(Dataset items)
========================================================================

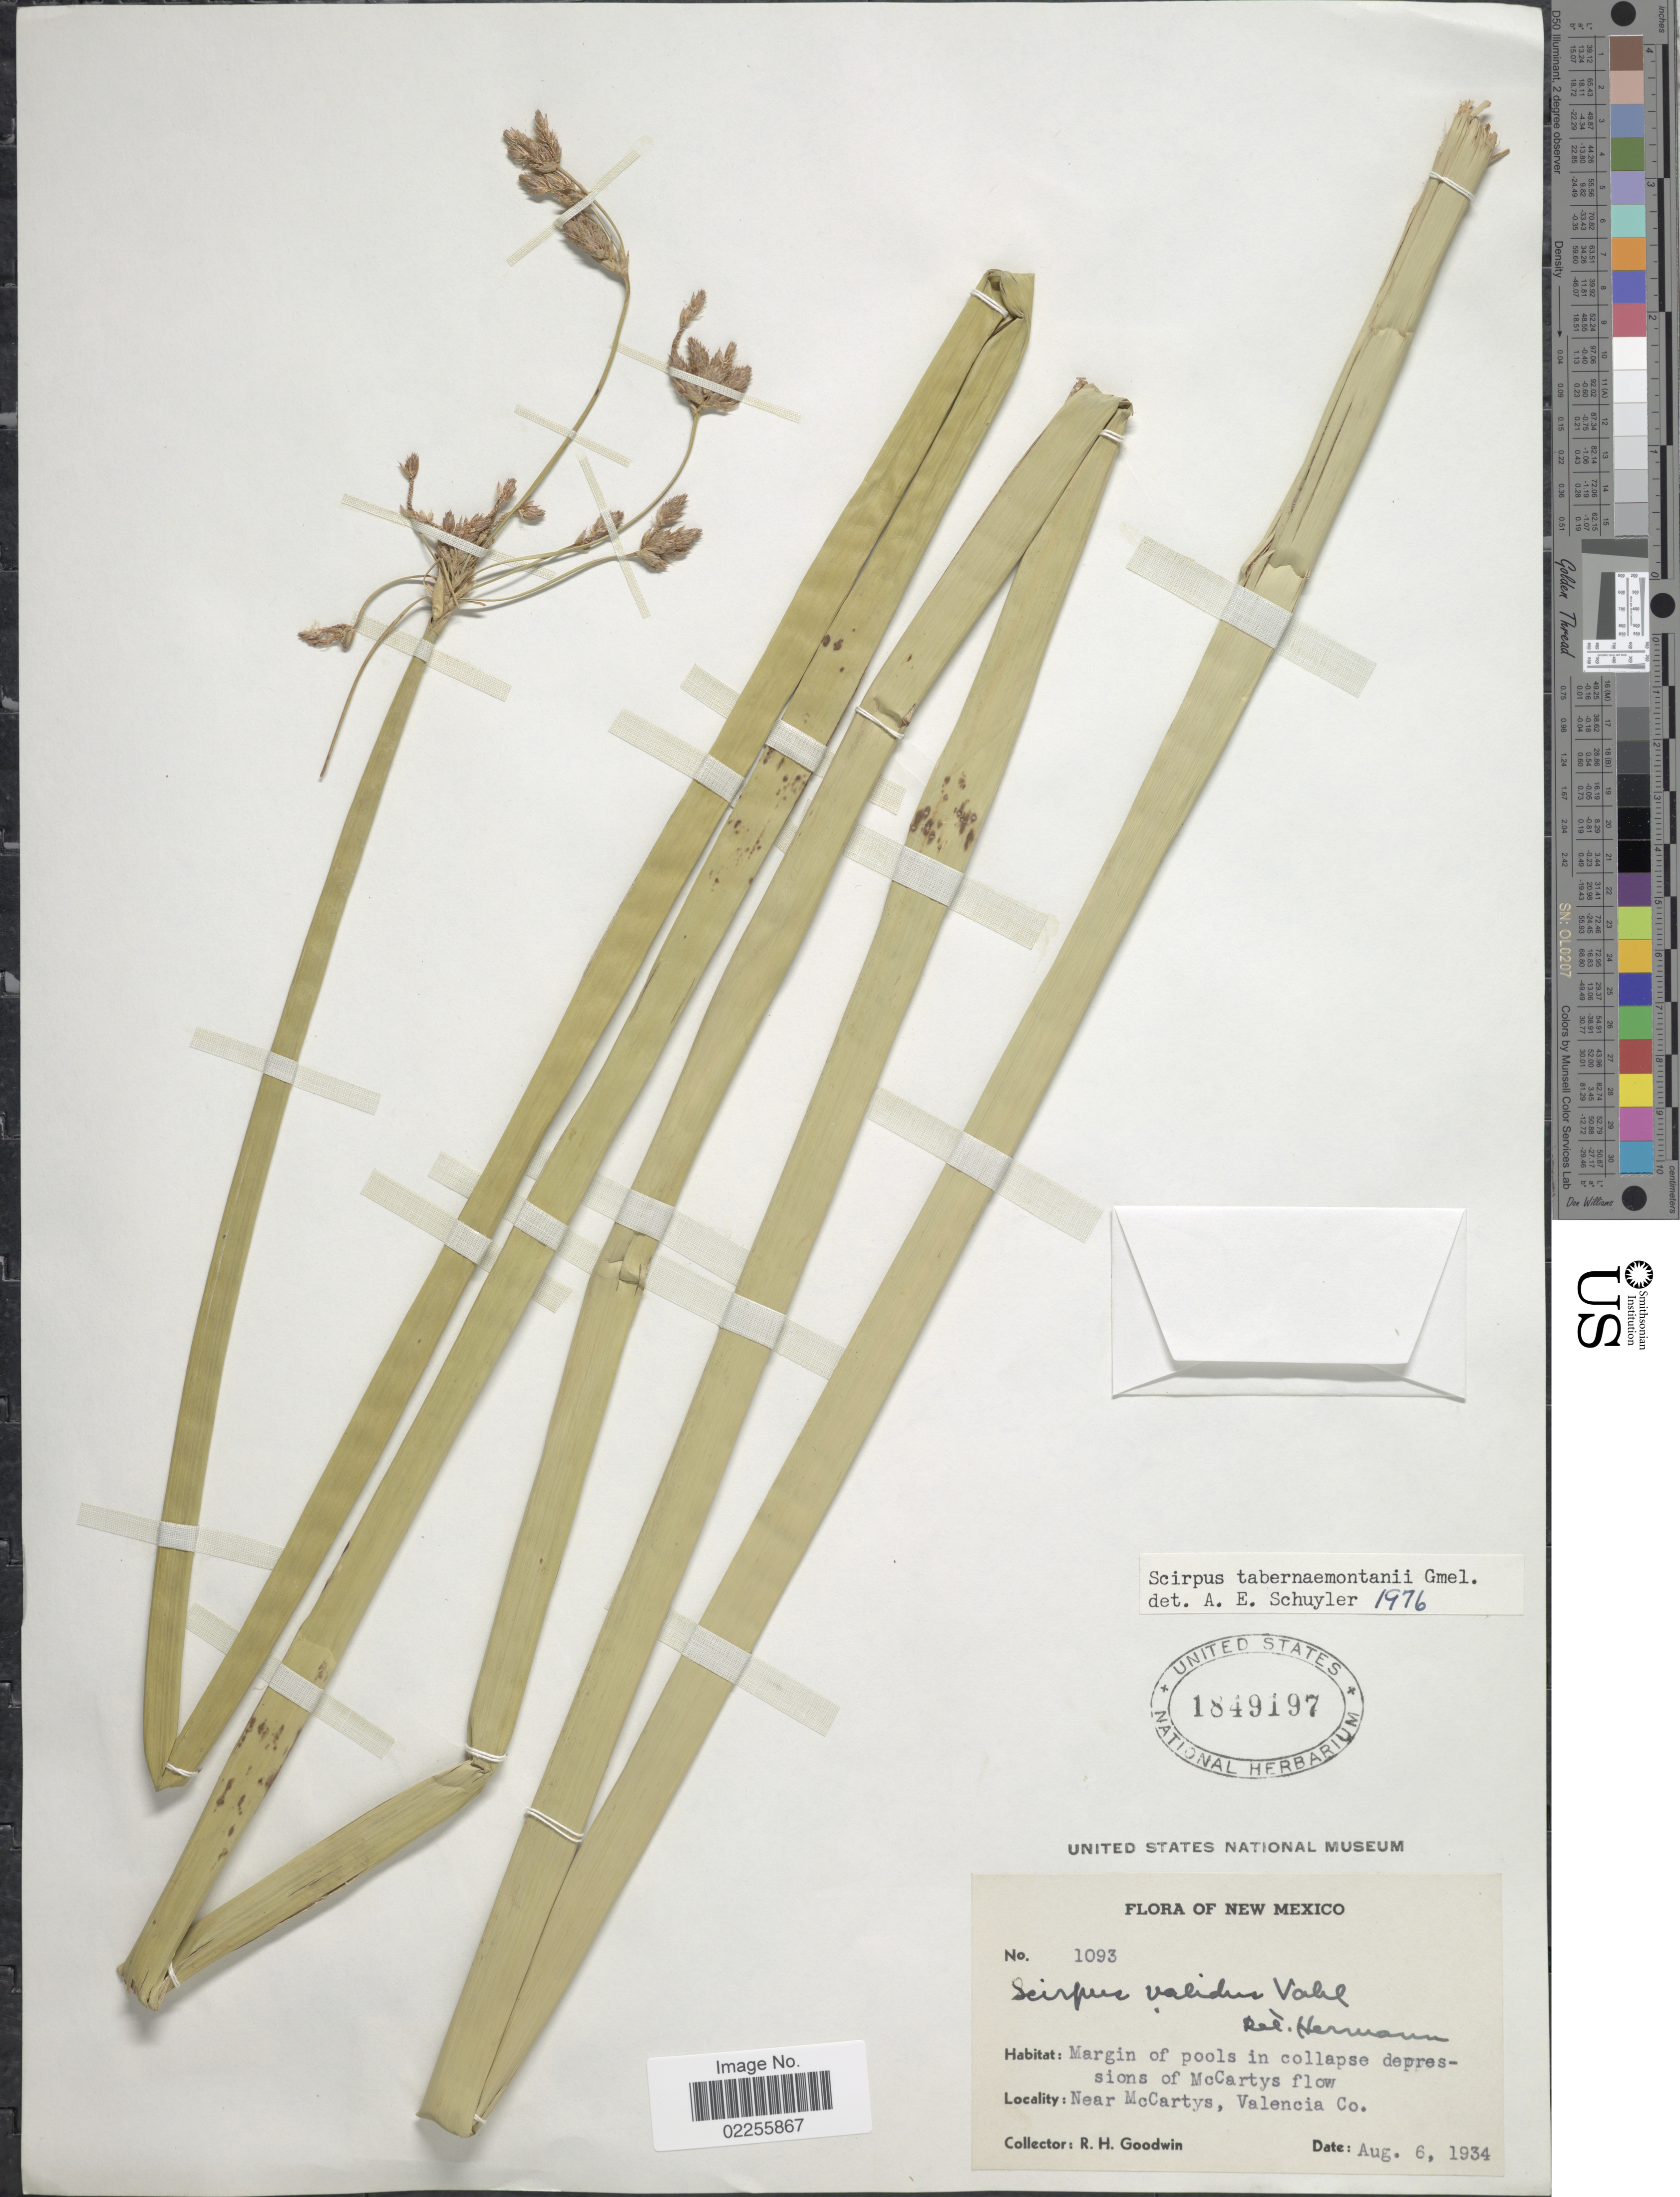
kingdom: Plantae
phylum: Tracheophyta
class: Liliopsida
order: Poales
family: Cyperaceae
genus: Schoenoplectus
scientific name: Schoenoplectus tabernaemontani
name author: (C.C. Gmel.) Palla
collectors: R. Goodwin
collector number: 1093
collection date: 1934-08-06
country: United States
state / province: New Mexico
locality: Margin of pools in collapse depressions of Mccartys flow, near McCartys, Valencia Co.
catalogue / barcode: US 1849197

========================================================================

--- Written instruction ---
Copy out all of the material again with "collection date" changed to "date collected" and everything else unchanged, leaving out the pictures.

--- Result of the exercise ---
kingdom: Plantae
phylum: Tracheophyta
class: Liliopsida
order: Poales
family: Cyperaceae
genus: Schoenoplectus
scientific name: Schoenoplectus tabernaemontani
name author: (C.C. Gmel.) Palla
collectors: R. Goodwin
collector number: 1093
date collected: 1934-08-06
country: United States
state / province: New Mexico
locality: Margin of pools in collapse depressions of Mccartys flow, near McCartys, Valencia Co.
catalogue / barcode: US 1849197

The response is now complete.